Given data -
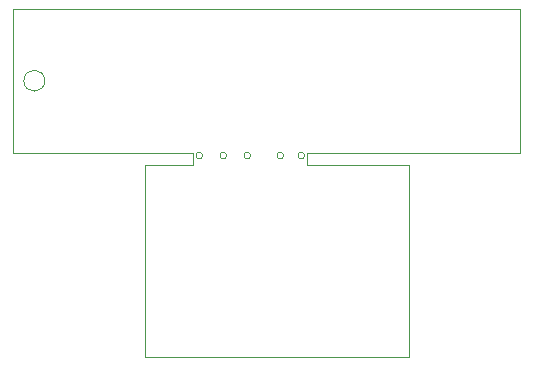
<source format=gbr>
G04 #@! TF.GenerationSoftware,KiCad,Pcbnew,(5.1.5)-3*
G04 #@! TF.CreationDate,2020-04-07T22:18:27-04:00*
G04 #@! TF.ProjectId,PicoTrackerWSPR2Rev2,5069636f-5472-4616-936b-657257535052,rev?*
G04 #@! TF.SameCoordinates,Original*
G04 #@! TF.FileFunction,Profile,NP*
%FSLAX46Y46*%
G04 Gerber Fmt 4.6, Leading zero omitted, Abs format (unit mm)*
G04 Created by KiCad (PCBNEW (5.1.5)-3) date 2020-04-07 22:18:27*
%MOMM*%
%LPD*%
G04 APERTURE LIST*
%ADD10C,0.100000*%
G04 APERTURE END LIST*
D10*
X73279000Y-72644000D02*
G75*
G03X73279000Y-72644000I-889000J0D01*
G01*
X70612000Y-78740000D02*
X70612000Y-66548000D01*
X85852000Y-78740000D02*
X70612000Y-78740000D01*
X85852000Y-79756000D02*
X85852000Y-78740000D01*
X81788000Y-79756000D02*
X85852000Y-79756000D01*
X81788000Y-96012000D02*
X81788000Y-79756000D01*
X104140000Y-96012000D02*
X81788000Y-96012000D01*
X104140000Y-79756000D02*
X104140000Y-96012000D01*
X95504000Y-79756000D02*
X104140000Y-79756000D01*
X95504000Y-78740000D02*
X95504000Y-79756000D01*
X113538000Y-78740000D02*
X95504000Y-78740000D01*
X113538000Y-66548000D02*
X113538000Y-78740000D01*
X70612000Y-66548000D02*
X113538000Y-66548000D01*
X95279981Y-78994000D02*
G75*
G03X95279981Y-78994000I-283981J0D01*
G01*
X86643981Y-78994000D02*
G75*
G03X86643981Y-78994000I-283981J0D01*
G01*
X88675981Y-78994000D02*
G75*
G03X88675981Y-78994000I-283981J0D01*
G01*
X90707981Y-78994000D02*
G75*
G03X90707981Y-78994000I-283981J0D01*
G01*
X93501981Y-78994000D02*
G75*
G03X93501981Y-78994000I-283981J0D01*
G01*
M02*

</source>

Aim of the task - Because the pictures are not wanted, retype every record exactly without them.

Result of this exercise -
<source format=gbr>
G04 #@! TF.GenerationSoftware,KiCad,Pcbnew,(5.1.5)-3*
G04 #@! TF.CreationDate,2020-04-07T22:18:27-04:00*
G04 #@! TF.ProjectId,PicoTrackerWSPR2Rev2,5069636f-5472-4616-936b-657257535052,rev?*
G04 #@! TF.SameCoordinates,Original*
G04 #@! TF.FileFunction,Profile,NP*
%FSLAX46Y46*%
G04 Gerber Fmt 4.6, Leading zero omitted, Abs format (unit mm)*
G04 Created by KiCad (PCBNEW (5.1.5)-3) date 2020-04-07 22:18:27*
%MOMM*%
%LPD*%
G04 APERTURE LIST*
%ADD10C,0.100000*%
G04 APERTURE END LIST*
D10*
X73279000Y-72644000D02*
G75*
G03X73279000Y-72644000I-889000J0D01*
G01*
X70612000Y-78740000D02*
X70612000Y-66548000D01*
X85852000Y-78740000D02*
X70612000Y-78740000D01*
X85852000Y-79756000D02*
X85852000Y-78740000D01*
X81788000Y-79756000D02*
X85852000Y-79756000D01*
X81788000Y-96012000D02*
X81788000Y-79756000D01*
X104140000Y-96012000D02*
X81788000Y-96012000D01*
X104140000Y-79756000D02*
X104140000Y-96012000D01*
X95504000Y-79756000D02*
X104140000Y-79756000D01*
X95504000Y-78740000D02*
X95504000Y-79756000D01*
X113538000Y-78740000D02*
X95504000Y-78740000D01*
X113538000Y-66548000D02*
X113538000Y-78740000D01*
X70612000Y-66548000D02*
X113538000Y-66548000D01*
X95279981Y-78994000D02*
G75*
G03X95279981Y-78994000I-283981J0D01*
G01*
X86643981Y-78994000D02*
G75*
G03X86643981Y-78994000I-283981J0D01*
G01*
X88675981Y-78994000D02*
G75*
G03X88675981Y-78994000I-283981J0D01*
G01*
X90707981Y-78994000D02*
G75*
G03X90707981Y-78994000I-283981J0D01*
G01*
X93501981Y-78994000D02*
G75*
G03X93501981Y-78994000I-283981J0D01*
G01*
M02*

</source>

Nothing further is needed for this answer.